World leaders returned home on Sept. 26 after backing a new vision for economic governance, with bold plans to fix global imbalances and give more clout to emerging giants such as China and India. They left the G20 summit in Pittsburgh with agreement to give developing countries greater voting rights at two major financial institutions - the IMF and the World Bank. The Washington Post reports the move increases developing nations' quota of representation shares by 5 percent at the IMF and 3 percent at the World Bank. Reforming the structure of those institutions is key to helping prevent future crisis, said Former IMF Chief Economist Simon Johnson. Countries such as China, South Korea and Japan began building huge reserves in the wake of the Asian financial crisis in the 1990s and their bad experiences with the IMF. "They have to believe in the IMF so they don't build huge reserves," Johnson said.

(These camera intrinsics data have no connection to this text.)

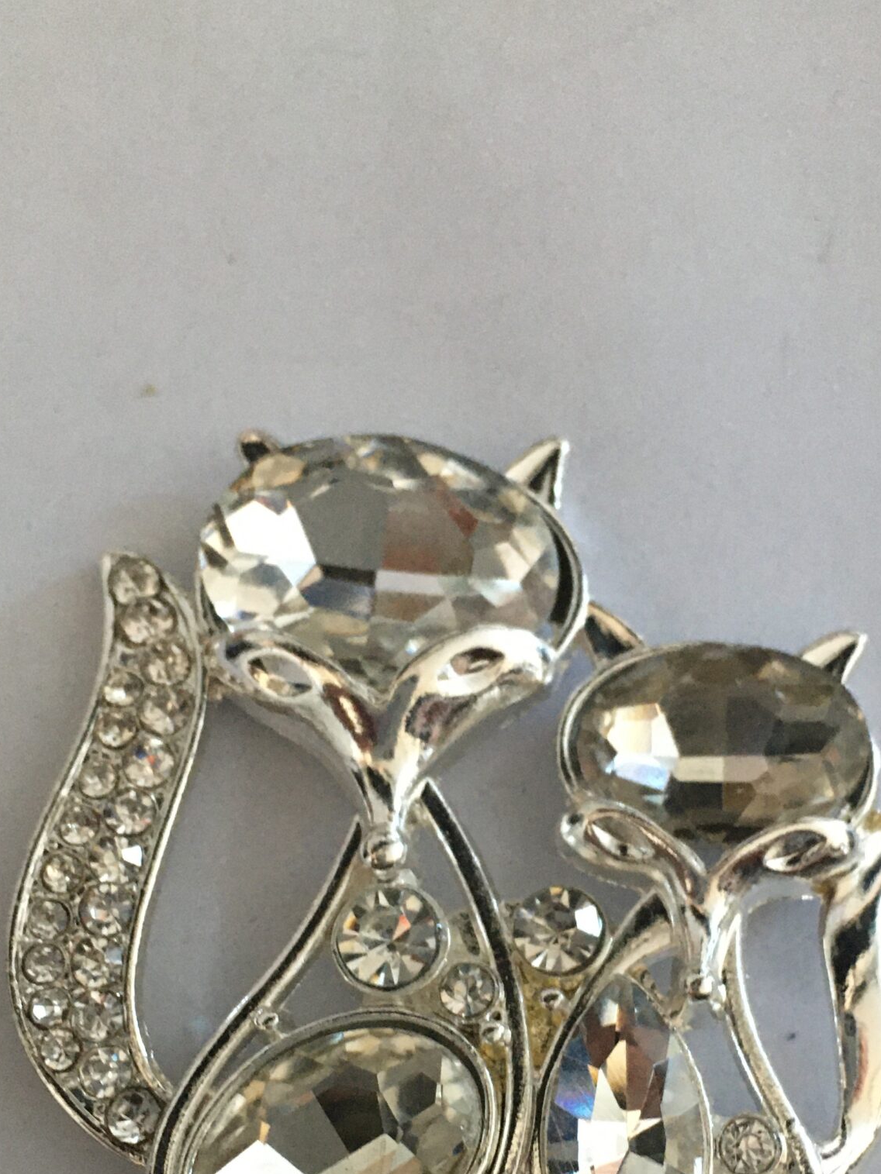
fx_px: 1663
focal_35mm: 49
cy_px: 842
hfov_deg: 29.6
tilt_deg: -75.9
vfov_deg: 38.2
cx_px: 548
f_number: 2.2
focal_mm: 4.15
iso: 200
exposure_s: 1/17
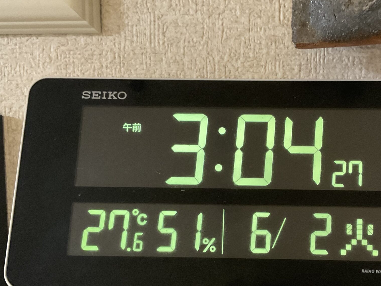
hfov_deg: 38.4
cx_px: 257
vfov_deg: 29.5
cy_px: 188
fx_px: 539
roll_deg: -0.5
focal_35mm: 49
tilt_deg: -6.4
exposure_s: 1/33
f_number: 1.8
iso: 250
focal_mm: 3
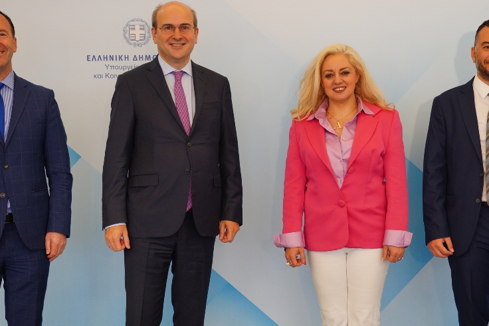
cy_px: 210
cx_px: 268
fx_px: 910
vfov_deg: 20.2
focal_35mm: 67
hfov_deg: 30.1
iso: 800
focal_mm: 41
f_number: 4
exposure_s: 1/100
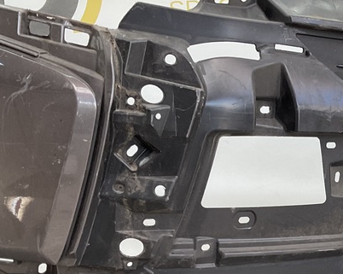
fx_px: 720
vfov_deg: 21.1
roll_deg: +4.2
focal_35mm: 71
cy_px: 240
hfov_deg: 25.5
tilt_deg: -6.2
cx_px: 344
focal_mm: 3
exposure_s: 1/100
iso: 25
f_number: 1.8
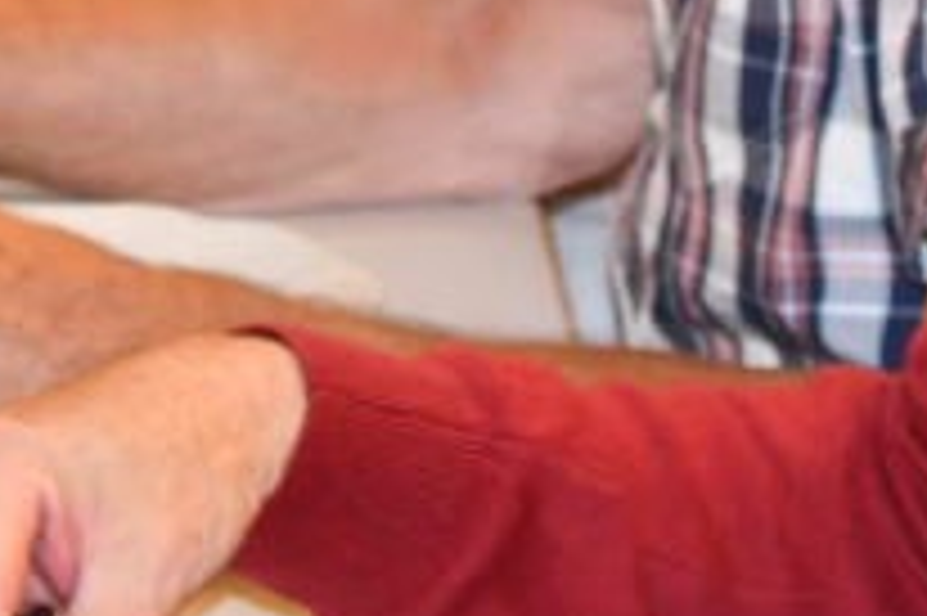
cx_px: 572
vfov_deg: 3.7
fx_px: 9442
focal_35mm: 367
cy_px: -198
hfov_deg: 5.6
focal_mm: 56
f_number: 5.3
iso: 3200
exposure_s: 1/60
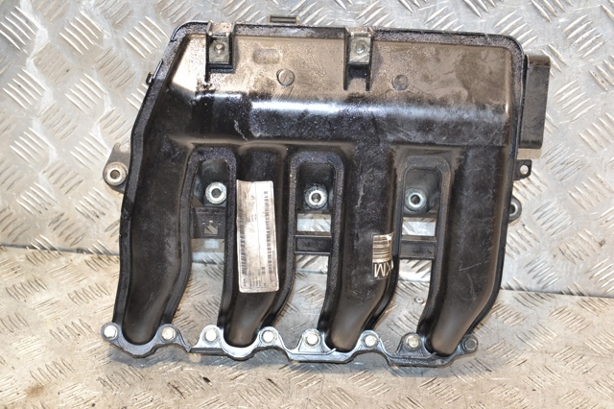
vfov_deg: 21.5
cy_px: 204
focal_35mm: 63
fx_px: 1074
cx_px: 307
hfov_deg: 31.9
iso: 800
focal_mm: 42
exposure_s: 1/60
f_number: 4.8
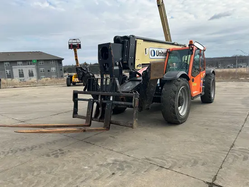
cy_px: 94
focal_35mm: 26
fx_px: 187
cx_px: 124
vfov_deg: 53.1
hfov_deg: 67.3
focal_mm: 5.7
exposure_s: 1/2404
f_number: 1.5
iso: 50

Developing countries will need as much as USD 100 billion per year until 2050 to adapt to climate change, an amount that would nearly double current foreign aid flows from developed nations, Bloomberg reported the World Bank said. Poorer nations need between USD 75 billion and USD 100 billion annually to "enjoy the same level of welfare in the future world as they would have without climate change," the World Bank said in a report released in Bangkok. Rich countries gave a record USD 119.8 billion in aid last year, according to the OECD. "The World Bank study makes plain that taking action in favor of adaptation now can result in future savings and reduce unacceptable risks," Bert Koenders, the Netherlands' minister for Development Cooperation, said in a statement. "At this point, the costs this will entail can still be borne by the international community."